Uma comissão da Câmara dos Deputados aprovou o parecer favorável à Proposta de Emenda à Constituição (PEC) que reduz a maioridade penal de 18 para 16 anos no Brasil. A medida, que gera intenso debate jurídico e social, superou mais uma etapa legislativa e avança na pauta do Congresso Nacional.

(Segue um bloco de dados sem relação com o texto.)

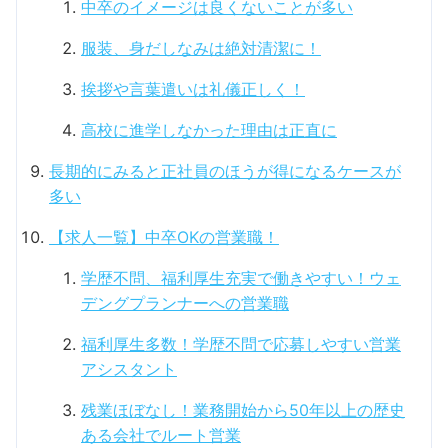
中卒のイメージは良くないことが多い
服装、身だしなみは絶対清潔に！
挨拶や言葉遣いは礼儀正しく！
高校に進学しなかった理由は正直に
長期的にみると正社員のほうが得になるケースが
多い
【求人一覧】中卒OKの営業職！
学歴不問、福利厚生充実で働きやすい！ウェ
デングプランナーへの営業職
福利厚生多数！学歴不問で応募しやすい営業
アシスタント
残業ほぼなし！業務開始から50年以上の歴史
ある会社でルート営業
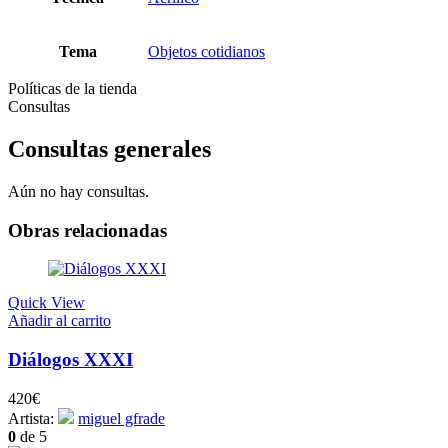
Tema
Objetos cotidianos
Políticas de la tienda
Consultas
Consultas generales
Aún no hay consultas.
Obras relacionadas
Quick View
Añadir al carrito
Diálogos XXXI
420
€
Artista:
miguel gfrade
0
de 5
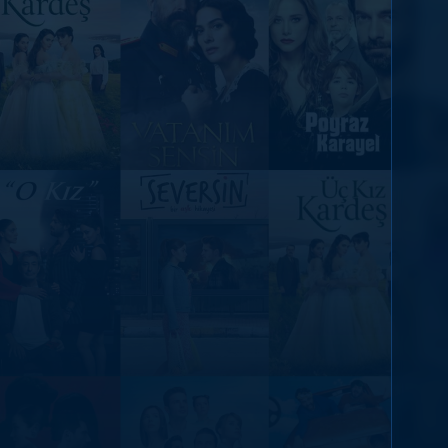
DİĞER SONUÇLAR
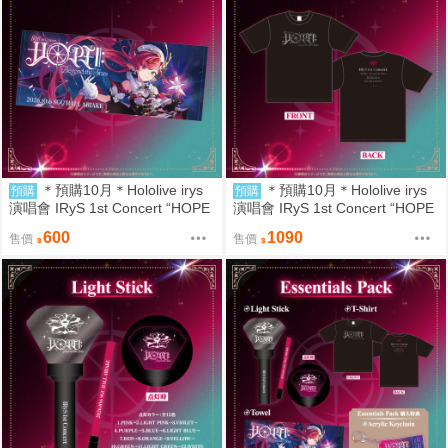
＊預購10月＊Hololive irys
＊預購10月＊Hololive irys
預購
預購
演唱會 IRyS 1st Concert “HOPE
演唱會 IRyS 1st Concert “HOPE
||: Beyond the Stars”ライブグッ
||: Beyond the Stars”ライブグッ
600
1090
售價
售價
ズ T恤 (8/15結單或售完)
ズ T恤 (8/15結單或售完)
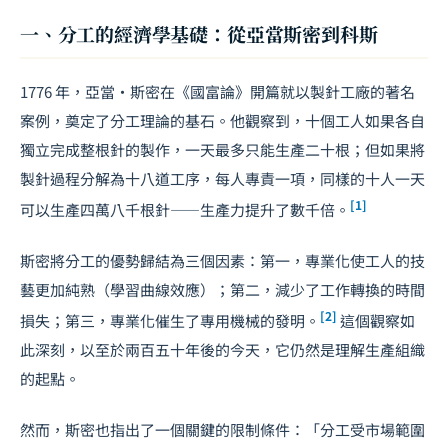
一、分工的經濟學基礎：從亞當斯密到科斯
1776 年，亞當·斯密在《國富論》開篇就以製針工廠的著名
案例，奠定了分工理論的基石。他觀察到，十個工人如果各自
獨立完成整根針的製作，一天最多只能生產二十根；但如果將
製針過程分解為十八道工序，每人專責一項，同樣的十人一天
[1]
可以生產四萬八千根針——生產力提升了數千倍。
斯密將分工的優勢歸結為三個因素：第一，專業化使工人的技
藝更加純熟（學習曲線效應）；第二，減少了工作轉換的時間
[2]
損失；第三，專業化催生了專用機械的發明。
這個觀察如
此深刻，以至於兩百五十年後的今天，它仍然是理解生產組織
的起點。
然而，斯密也指出了一個關鍵的限制條件：「分工受市場範圍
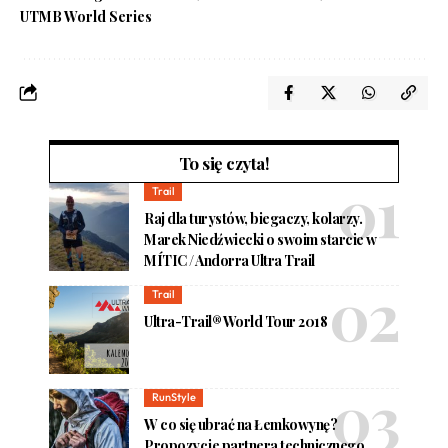
UTMB World Series
To się czyta!
Trail
Raj dla turystów, biegaczy, kolarzy.
Marek Niedźwiecki o swoim starcie w
MÍTIC / Andorra Ultra Trail
Trail
Ultra-Trail® World Tour 2018
RunStyle
W co się ubrać na Łemkowynę?
Propozycje partnera technicznego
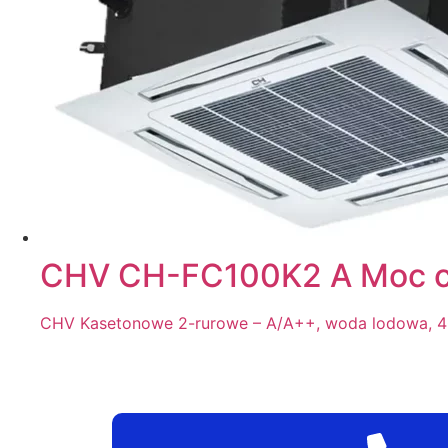
CHV CH-FC100K2 A Moc ch
CHV Kasetonowe 2-rurowe – A/A++, woda lodowa, 40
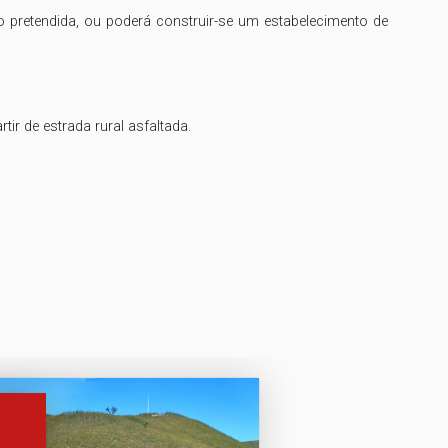
o pretendida, ou poderá construir-se um estabelecimento de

O texto aprovado propõe a alteração do artigo 228 da Constituição Federal, permitindo que jovens de 16 e 17 anos sejam julgados e punidos como adultos. Na maioria das versões debatidas na Casa, a aplicação da nova regra é restrita a casos de crimes hediondos (como latrocínio, estupro e homicídio qualificado), lesão corporal grave ou lesão corporal seguida de morte.

Argumentos em debate

O tema é um dos mais polarizados do cenário político brasileiro e reflete posições antagônicas dentro do Congresso:

  • Favoráveis à medida: Parlamentares que defendem a aprovação argumentam que os jovens de 16 anos na atualidade já possuem pleno discernimento sobre a gravidade de seus atos. O grupo afirma que a redução da maioridade penal é uma resposta necessária ao sentimento de impunidade e à violência na sociedade, evitando que adolescentes sejam aliciados pelo crime organizado sob a proteção da legislação atual.
  • Contrários à medida: Por outro lado, os opositores destacam que o Estatuto da Criança e do Adolescente (ECA) já prevê punições rigorosas por meio de medidas socioeducativas, como a internação. O grupo argumenta que inserir jovens no sistema prisional adulto agravará a violência e a reincidência. Além disso, especialistas e entidades de direitos humanos apontam que a maioridade penal aos 18 anos é uma cláusula pétrea da Constituição, o que tornaria a alteração inconstitucional.

Próximos passos da PEC

Por se tratar de uma alteração na Constituição Federal, o projeto possui um rito de tramitação mais rigoroso. Para entrar em vigor, a proposta precisará:

  1. Ser incluída na pauta de votações pelo presidente da Câmara.
  2. Ser aprovada no plenário da Câmara dos Deputados em dois turnos, necessitando do apoio de pelo menos 308 dos 513 deputados (três quintos da Casa).
  3. Caso aprovada, a PEC seguirá para o Senado Federal, onde também precisará ser votada em dois turnos e obter a aprovação de pelo menos 49 dos 81 senadores.

Se o texto for modificado pelos senadores, ele deverá retornar à Câmara para uma nova análise. Somente após a aprovação idêntica nas duas Casas a emenda será promulgada, sem necessidade de sanção presidencial.